Democratic and Republican House leaders are hoping to avoid that, but it remains to be seen if they can. A House vote is unlikely before Thursday.
Rep. Justin Amash of Michigan, an independent who left the Republican Party last year, called the package a "raw deal for the people" in a tweet shortly after it was announced, but clarified later in the day that he will not delay the bill by objecting to unanimous consent.
House Minority Leader Kevin McCarthy, R-Calif., said Wednesday he supports holding a voice vote, which would ensure House members don't have to return if they don't want to for health or safety reasons. A voice vote is generally determined by which side is the loudest, as determined by the member presiding over the House at the time. But the losing side often asks for a recorded vote, which would require Pelosi to recall House members from across the country.
"I do not believe we should pass a $2 trillion bill by unanimous consent," McCarthy said.

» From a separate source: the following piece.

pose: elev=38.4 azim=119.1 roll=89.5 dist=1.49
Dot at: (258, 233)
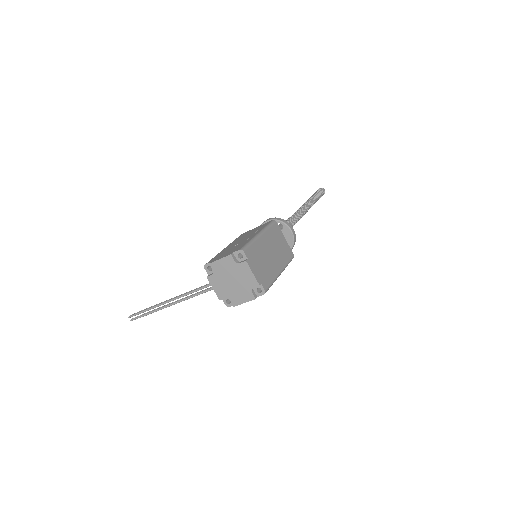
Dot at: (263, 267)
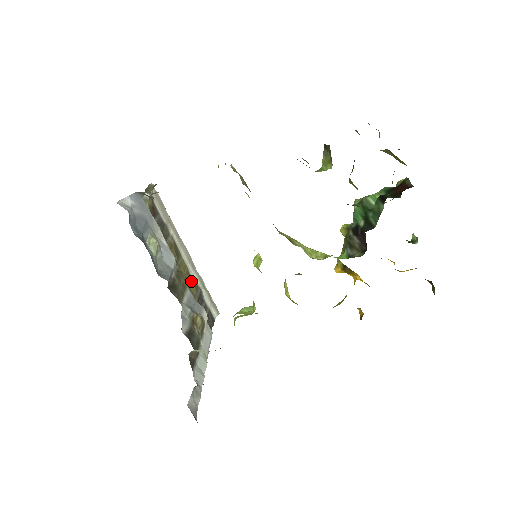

Several House Democrats were also unhappy with the bill Wednesday, saying it helps business at the expense of people. Michigan Rep. Rashida Tlaib tweeted that she is angry the Senate bill doesn't help people whose water was shut off for lack of payment during the outbreak.
The $2 trillion price tag is equal to more than half the $3.5 trillion the federal government expects to collect in taxes this year. The package touches on major aspects of American life.